**TO DO:** Up to and including the line that holds "38: (294, 106)", copy every line of the records below exactly, starting at the first; leave pictures out.

**RECORDS PROVIDED:**
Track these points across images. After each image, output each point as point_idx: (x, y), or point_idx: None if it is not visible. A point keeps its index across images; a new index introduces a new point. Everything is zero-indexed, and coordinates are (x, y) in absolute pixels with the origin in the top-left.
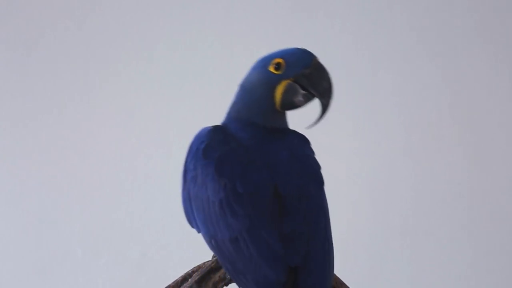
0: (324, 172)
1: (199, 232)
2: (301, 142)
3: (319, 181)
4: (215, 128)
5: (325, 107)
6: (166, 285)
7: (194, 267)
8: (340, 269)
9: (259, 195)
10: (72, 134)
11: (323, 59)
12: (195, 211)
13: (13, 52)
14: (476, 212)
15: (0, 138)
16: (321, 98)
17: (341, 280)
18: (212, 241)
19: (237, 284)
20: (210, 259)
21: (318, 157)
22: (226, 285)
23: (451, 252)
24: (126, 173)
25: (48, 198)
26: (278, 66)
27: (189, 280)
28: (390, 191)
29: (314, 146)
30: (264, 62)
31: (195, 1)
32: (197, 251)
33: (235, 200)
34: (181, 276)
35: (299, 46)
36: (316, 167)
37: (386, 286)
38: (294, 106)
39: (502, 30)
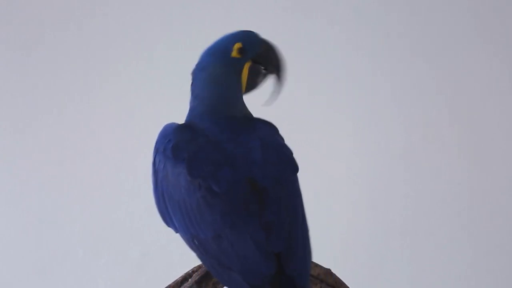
0: (324, 172)
1: (176, 232)
2: (270, 129)
3: (294, 168)
4: (182, 126)
5: (282, 81)
6: (166, 285)
7: (194, 267)
8: (340, 269)
9: (236, 191)
10: (72, 134)
11: (323, 59)
12: (172, 212)
13: (13, 52)
14: (476, 212)
15: (0, 138)
16: (278, 73)
17: (341, 280)
18: (195, 241)
19: (221, 281)
20: None
21: (318, 157)
22: None
23: (451, 252)
24: (126, 173)
25: (48, 198)
26: (241, 51)
27: (189, 280)
28: (390, 191)
29: (314, 146)
30: (224, 49)
31: (195, 1)
32: None
33: (212, 199)
34: (181, 276)
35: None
36: (289, 153)
37: (386, 286)
38: (255, 87)
39: (502, 30)
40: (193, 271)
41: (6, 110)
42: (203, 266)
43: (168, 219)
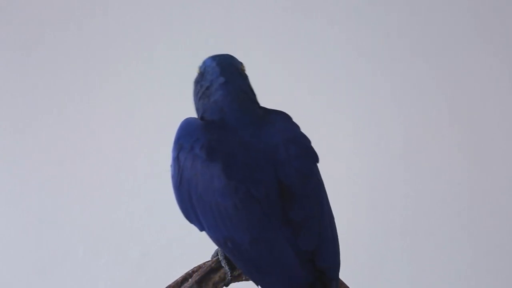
0: (324, 172)
1: (201, 230)
2: (286, 120)
3: (314, 158)
4: (207, 123)
5: None
6: (167, 285)
7: (194, 267)
8: (340, 269)
9: (271, 194)
10: (72, 134)
11: (323, 59)
12: (200, 212)
13: (13, 52)
14: (476, 212)
15: (0, 138)
16: None
17: (341, 280)
18: (228, 243)
19: (256, 283)
20: (210, 259)
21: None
22: (226, 285)
23: (451, 252)
24: (126, 173)
25: (48, 198)
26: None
27: (189, 280)
28: (390, 191)
29: (314, 146)
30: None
31: (195, 1)
32: (197, 251)
33: (251, 203)
34: (181, 276)
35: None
36: (308, 142)
37: (386, 286)
38: None
39: (502, 30)
40: (193, 271)
41: (6, 110)
42: (203, 266)
43: (193, 217)
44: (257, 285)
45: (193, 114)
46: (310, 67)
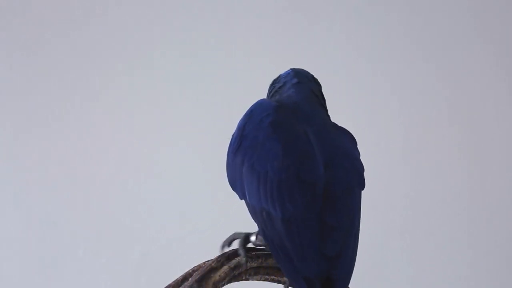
0: None
1: (241, 198)
2: (350, 141)
3: (361, 183)
4: (281, 105)
5: None
6: (166, 284)
7: (195, 266)
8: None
9: (317, 188)
10: (72, 134)
11: (323, 59)
12: (246, 182)
13: (13, 52)
14: (476, 212)
15: (2, 138)
16: None
17: None
18: (264, 214)
19: (276, 258)
20: (210, 258)
21: None
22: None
23: (451, 252)
24: (126, 173)
25: (49, 198)
26: None
27: (190, 279)
28: (390, 191)
29: None
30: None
31: (195, 1)
32: (197, 251)
33: (297, 185)
34: (181, 276)
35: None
36: (361, 169)
37: (386, 286)
38: None
39: (502, 30)
40: (194, 270)
41: (6, 110)
42: (204, 265)
43: (238, 184)
44: (277, 262)
45: (194, 114)
46: (310, 67)
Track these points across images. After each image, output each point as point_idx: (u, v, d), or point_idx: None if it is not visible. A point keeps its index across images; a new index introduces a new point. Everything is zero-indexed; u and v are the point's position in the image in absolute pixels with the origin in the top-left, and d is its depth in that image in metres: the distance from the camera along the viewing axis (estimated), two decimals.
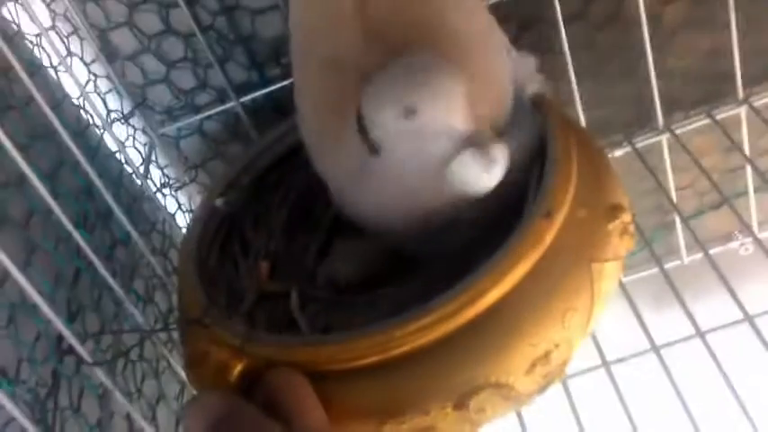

**OUTPUT BELOW:**
Track these points across images. After each image, output each point as point_idx: (x, y), or point_idx: None if it is not visible. A point keeps its index across images; a new index introduces a new point. Everything is zero-indexed, and coordinates are (x, y) in absolute pixels with the origin in the top-left.
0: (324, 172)
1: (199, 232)
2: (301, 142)
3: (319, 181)
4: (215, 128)
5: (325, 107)
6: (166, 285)
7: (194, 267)
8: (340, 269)
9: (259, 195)
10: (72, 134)
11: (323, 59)
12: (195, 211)
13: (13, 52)
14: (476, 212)
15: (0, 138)
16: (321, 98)
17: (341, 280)
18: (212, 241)
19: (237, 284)
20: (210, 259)
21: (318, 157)
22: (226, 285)
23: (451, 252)
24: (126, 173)
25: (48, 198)
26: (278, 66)
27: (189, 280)
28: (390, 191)
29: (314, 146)
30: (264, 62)
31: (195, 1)
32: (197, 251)
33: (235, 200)
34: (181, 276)
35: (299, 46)
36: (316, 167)
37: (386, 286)
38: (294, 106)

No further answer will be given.